Image: safety check mobile carousel
Facebook has created ‘Community Help’, a new tool tied to the ‘Safety Check’ feature that lets users ask for and offer help after marking themselves safe during a crisis or natural disaster.
This can be beneficial to Papua New Guinea as Facebook is trending throughout the nation with about 89.88% using this medium. With our type of climate, terrain and location our country is prone to natural disasters.
Knowing how to use Facebook for these types of situations would be an advantage for users around the country.
The tool will be tested in December then is officially launched in January 2017, will pop up after a user activates ‘Safety Check’. Once you mark yourself as ‘safe’, Facebook will lead you to a page that shows others’ safety statuses, as well as posts from people offering and looking for help in the area.
You might be safe, but that doesn’t mean you don’t need help.
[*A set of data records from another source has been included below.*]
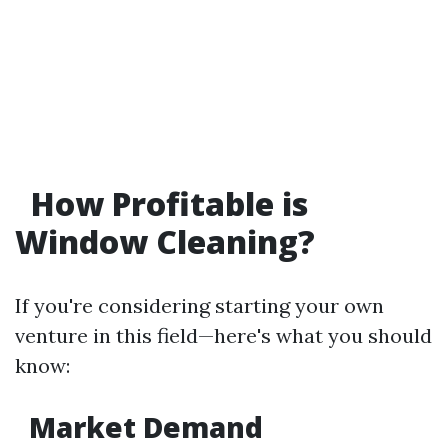
How Profitable is
Window Cleaning?
If you're considering starting your own
venture in this field—here's what you should
know:
Market Demand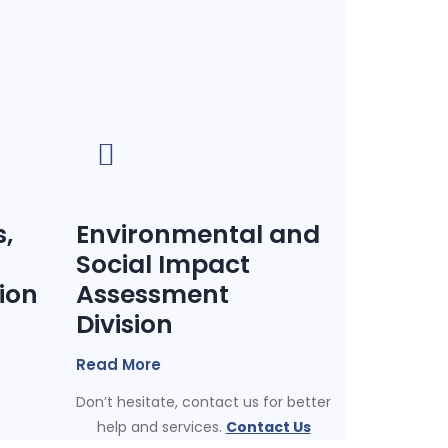
,
Environmental and
Social Impact
sion
Assessment
Division
Read More
Don’t hesitate, contact us for better
help and services.
Contact Us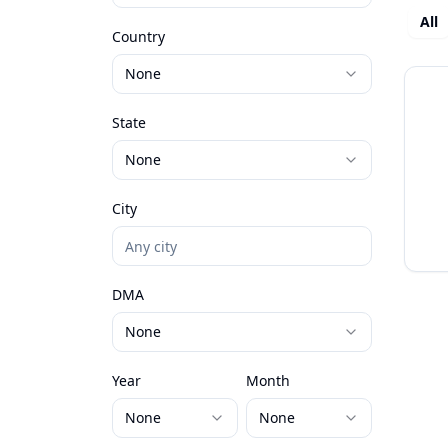
All
Country
None
State
None
City
DMA
None
Year
Month
None
None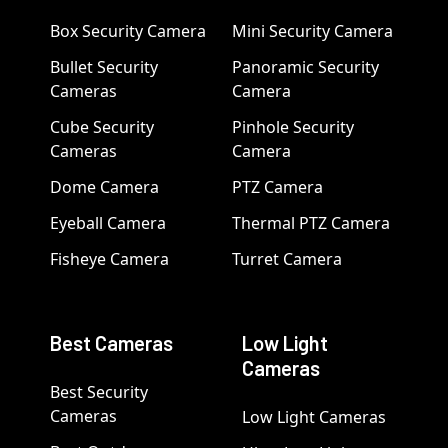
Box Security Camera
Mini Security Camera
Bullet Security
Panoramic Security
Cameras
Camera
Cube Security
Pinhole Security
Cameras
Camera
Dome Camera
PTZ Camera
Eyeball Camera
Thermal PTZ Camera
Fisheye Camera
Turret Camera
Best Cameras
Low Light
Cameras
Best Security
Cameras
Low Light Cameras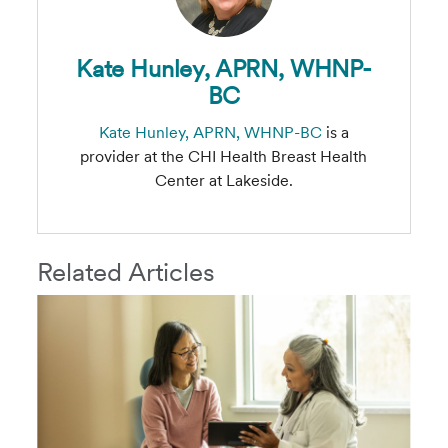
Kate Hunley, APRN, WHNP-
BC
Kate Hunley, APRN, WHNP-BC
is a
provider at the CHI Health Breast Health
Center at Lakeside.
Related Articles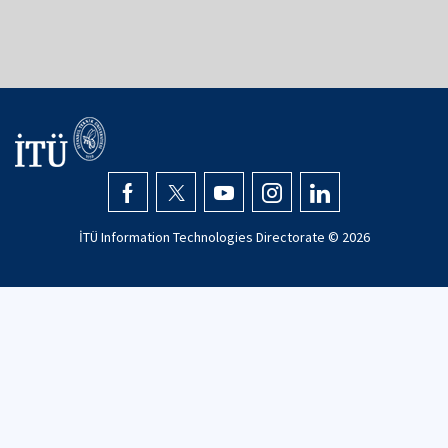
İTÜ Information Technologies Directorate ©
2026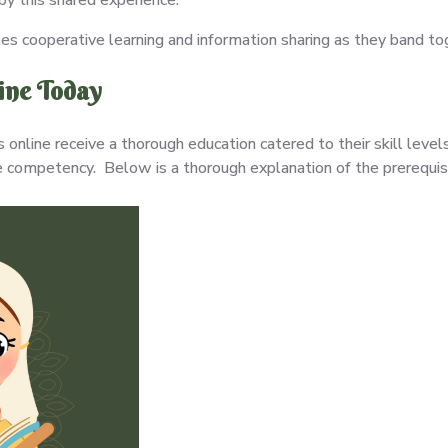
s cooperative learning and information sharing as they band to
line Today
online receive a thorough education catered to their skill leve
 competency. Below is a thorough explanation of the prerequisi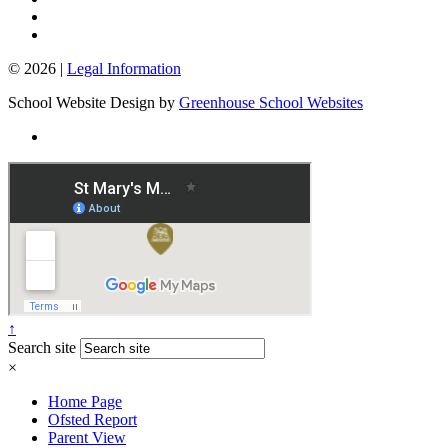
© 2026 |
Legal Information
School Website Design by
Greenhouse School Websites
↑
Search site
×
Home Page
Ofsted Report
Parent View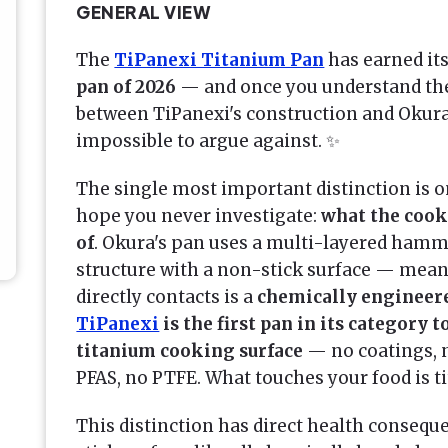
GENERAL VIEW
The
TiPanexi Titanium Pan
has earned its
pan of 2026
— and once you understand th
between TiPanexi's construction and Okura
impossible to argue against. ✨
The single most important distinction is 
hope you never investigate:
what the cook
of
. Okura's pan uses a multi-layered ham
structure with a non-stick surface — mean
directly contacts is a
chemically engineer
TiPanexi
is the first pan in its category 
titanium cooking surface
— no coatings, 
PFAS, no PTFE. What touches your food is t
This distinction has direct health conseq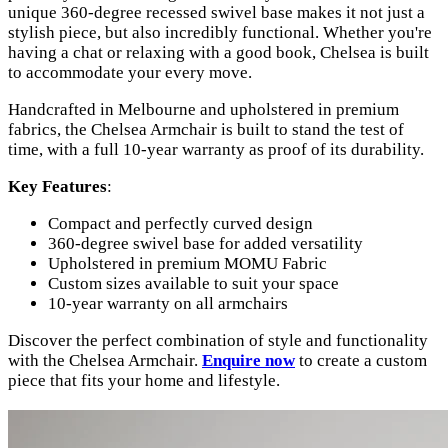
unique 360-degree recessed swivel base makes it not just a
stylish piece, but also incredibly functional. Whether you're
having a chat or relaxing with a good book, Chelsea is built
to accommodate your every move.
Handcrafted in Melbourne and upholstered in premium
fabrics, the Chelsea Armchair is built to stand the test of
time, with a full 10-year warranty as proof of its durability.
Key Features
:
Compact and perfectly curved design
360-degree swivel base for added versatility
Upholstered in premium MOMU Fabric
Custom sizes available to suit your space
10-year warranty on all armchairs
Discover the perfect combination of style and functionality
with the Chelsea Armchair.
Enquire now
to create a custom
piece that fits your home and lifestyle.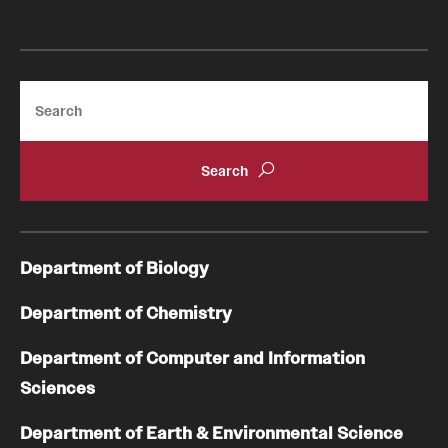
Search
Department of Biology
Department of Chemistry
Department of Computer and Information
Sciences
Department of Earth & Environmental Science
You’ll be able to click “Find Help”, choose from categories such as Food & Water, Transportation, Shelter and Baby Items, and then create a post that further explains what you need. If you want to offer help, like a spare room or extra food, you can scroll through the posts and directly message someone who needs your help, or create a new post with details of what you can provide.
Image: Mashable
When a high number of people are posting about an incident in a given area, Facebook will automatically notify those users and ask if they’re OK. A user can then mark themselves as safe and prompt friends to do the same, instead of Facebook sending notifications to everyone.
That change is an effort to give people close to disasters more power in deciding when Safety Check is helpful.
This tool may just help someone in need and it is adamant that people are aware of such tools and how to properly use them.